De nouvelles recommandations pour renforcer la prévention et le financement des conflits en Afrique ont été formulées samedi 29 août à Luanda, à l’initiative du Maroc. Le ministre des Affaires étrangères, Nasser Bourita, les a présentées lors de la 26ème session extraordinaire du Conseil exécutif de l’Union africaine (UA).
Les recommandations marocaines
Bourita a d’abord insisté sur le respect des règles budgétaires existantes en matière de financement de la paix. Il a affirmé que les mécanismes de financement doivent respecter les procédures budgétaires de l’Union, une manière de cadrer les ambitions financières du Plan d’action de Luanda sans en bouleverser la gouvernance actuelle.
Le chef de la diplomatie marocaine a ensuite plaidé pour une articulation plus étroite entre les Nations unies et l’UA dans l’application de ce plan. Selon lui, la cohérence entre l’Union africaine et les Nations unies doit demeurer un principe directeur de toute stratégie continentale de résolution des conflits.
Troisième axe porté par Rabat : traiter les causes profondes des crises plutôt que leurs seules manifestations. Le ministre a appelé à lier paix, sécurité et développement dans l’action préventive, invitant les États membres à investir davantage dans les leviers d’une paix durable. Le Maroc a par ailleurs réaffirmé son soutien à l’ambition portée par le Plan d’action de Luanda et à sa matrice de mise en œuvre, ainsi qu’aux objectifs généraux fixés par cette session extraordinaire.
Le cadre du sommet de Luanda
Cette session découle d’une décision adoptée en février 2026 par la 39ème session ordinaire de la Conférence des chefs d’État et de gouvernement de l’UA, qui avait mandaté la tenue d’un sommet consacré au renforcement des mécanismes de prévention et de résolution des conflits ainsi qu’à leur financement. L’objectif affiché est d’opérationnaliser l’Architecture africaine de paix et de sécurité (APSA), un dispositif institutionnel adopté par l’UA dès 2002 pour doter le continent d’outils communs de gestion des crises.

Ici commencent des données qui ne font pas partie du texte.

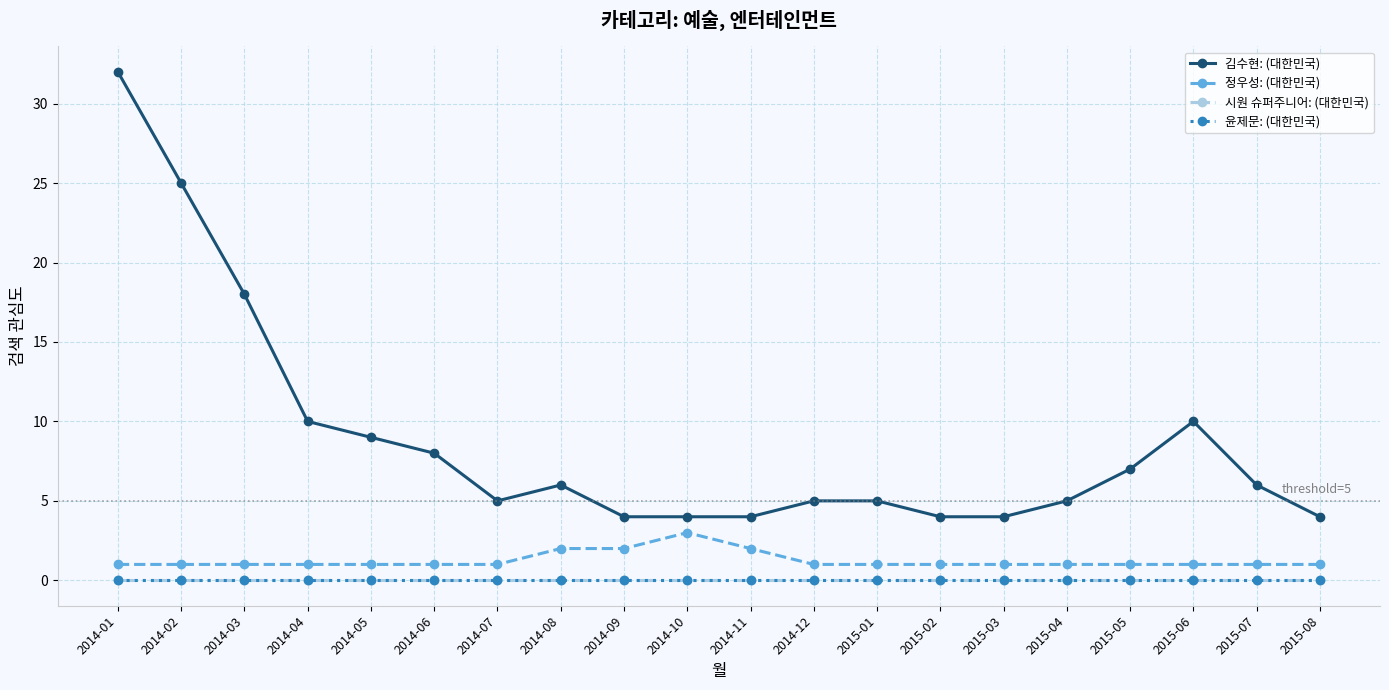

What is the difference between the highest and lowest values at 2014-03?

18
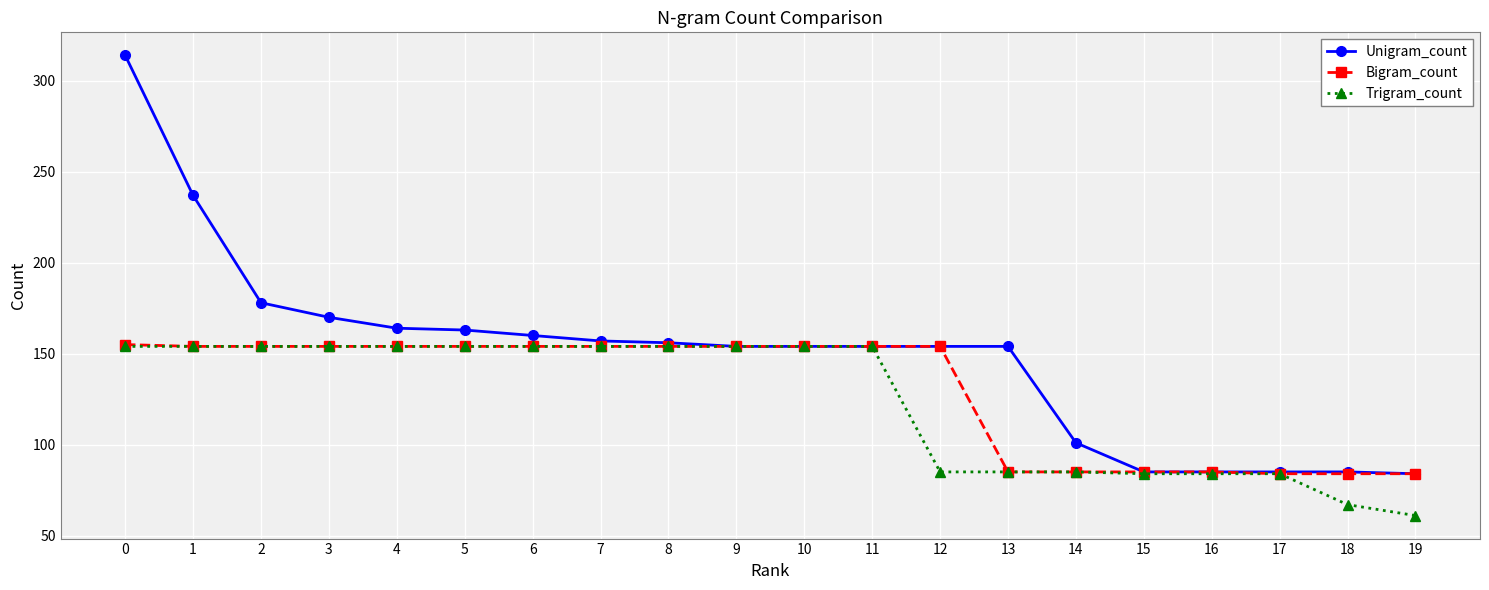

Which series has the largest range (max minus min)?

Unigram_count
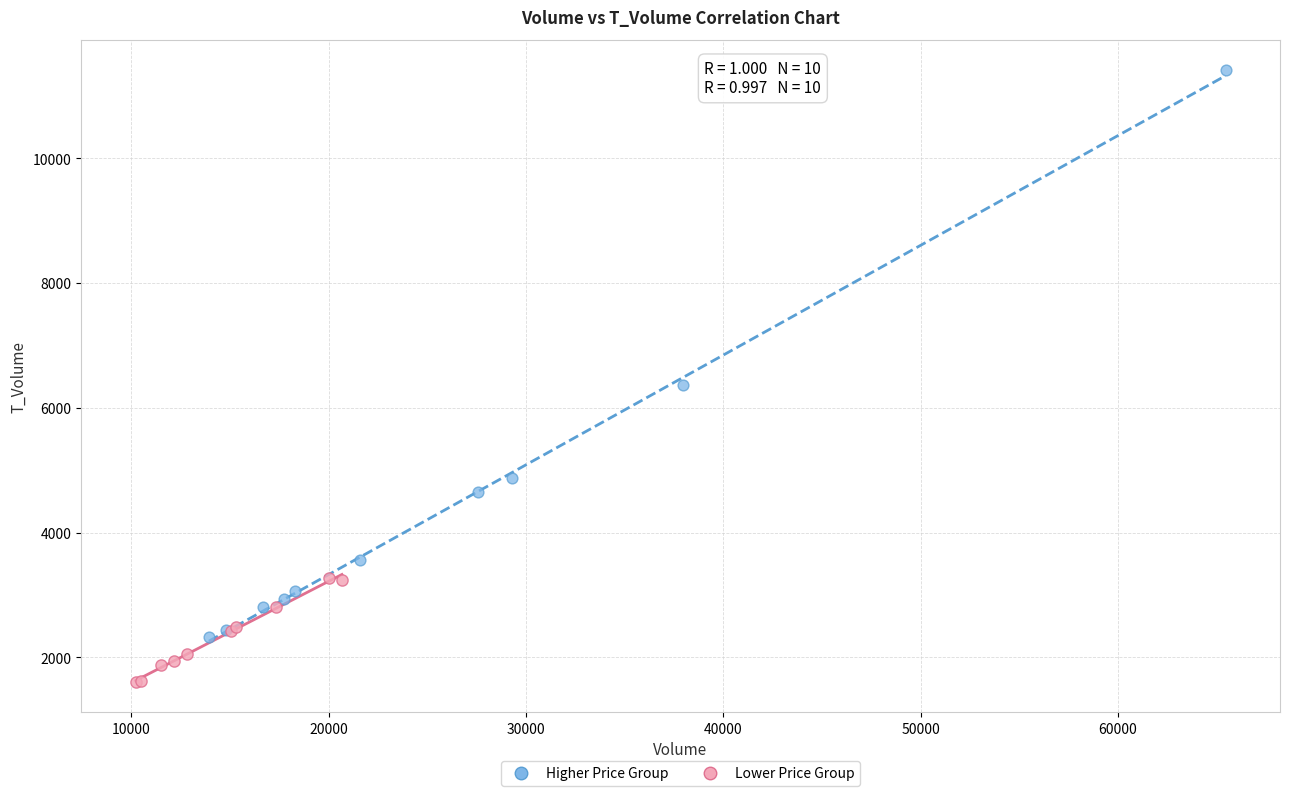

Which series contains the lowest Y value?

Lower Price Group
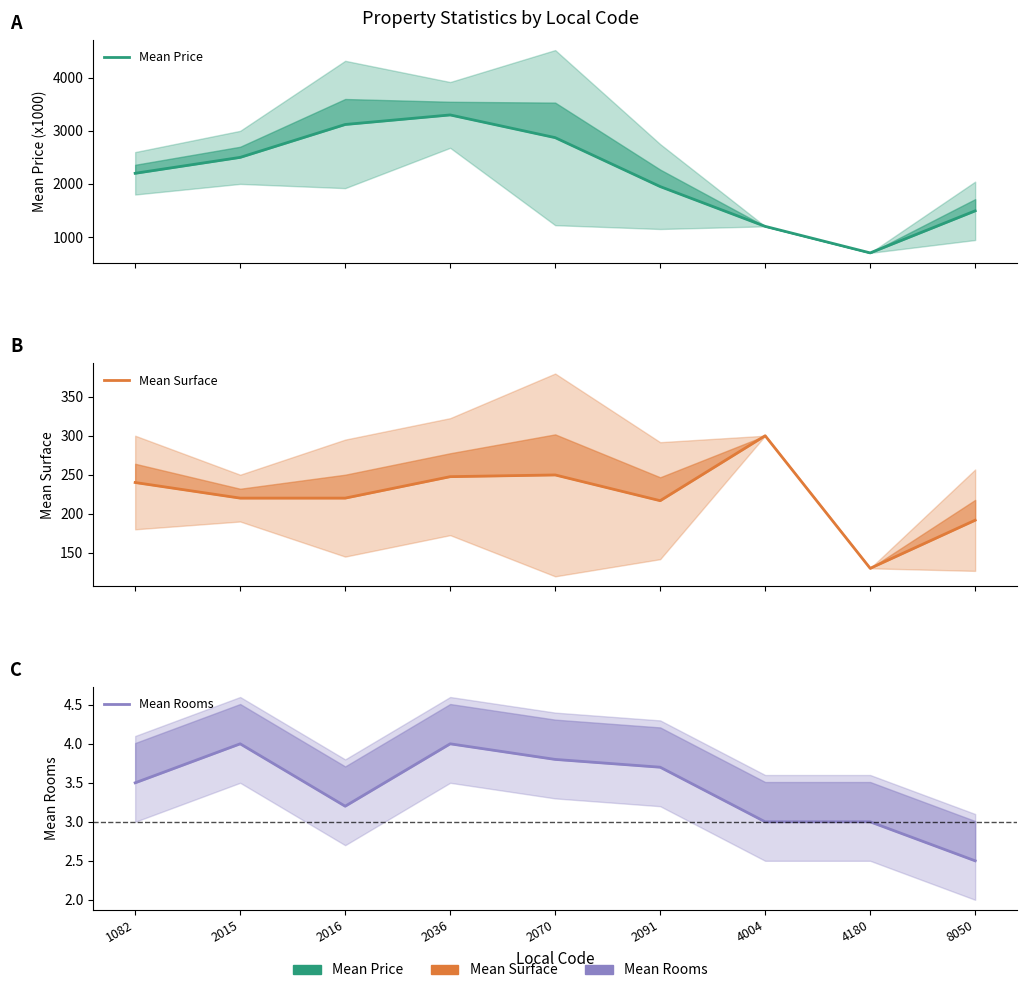

How many data points in Mean Surface are above 220?

4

Pourquoi Luanda accueille ces discussions
Le choix de la capitale angolaise comme siège du sommet s’explique par le rôle diplomatique tenu par le pays dans la gestion des crises africaines. Le président João Lourenço avait été mandaté par l’UA dès mai 2022 pour médier entre la République démocratique du Congo (RDC) et le Rwanda, dans le cadre du Processus de Luanda, qui a permis d’obtenir un cessez-le-feu en juillet 2024 avant de s’essouffler fin de cette même année. L’Angola s’est retiré de cette médiation en mars 2025, cédant le relais au président togolais Faure Gnassingbé, tandis que le dossier s’est internationalisé sous l’impulsion des États-Unis et du Qatar, avec un accord sur une feuille de route trouvé fin août 2026 en Suisse.
Cette expérience accumulée par Luanda dans la gestion des conflits régionaux justifie, aux yeux de plusieurs délégations, sa désignation pour porter ce sommet extraordinaire consacré à la refonte des mécanismes continentaux. Les recommandations marocaines s’ajoutent à celles d’autres délégations attendues dans les prochains jours, sans qu’une feuille de route commune n’ait encore été rendue publique à l’issue des travaux de samedi.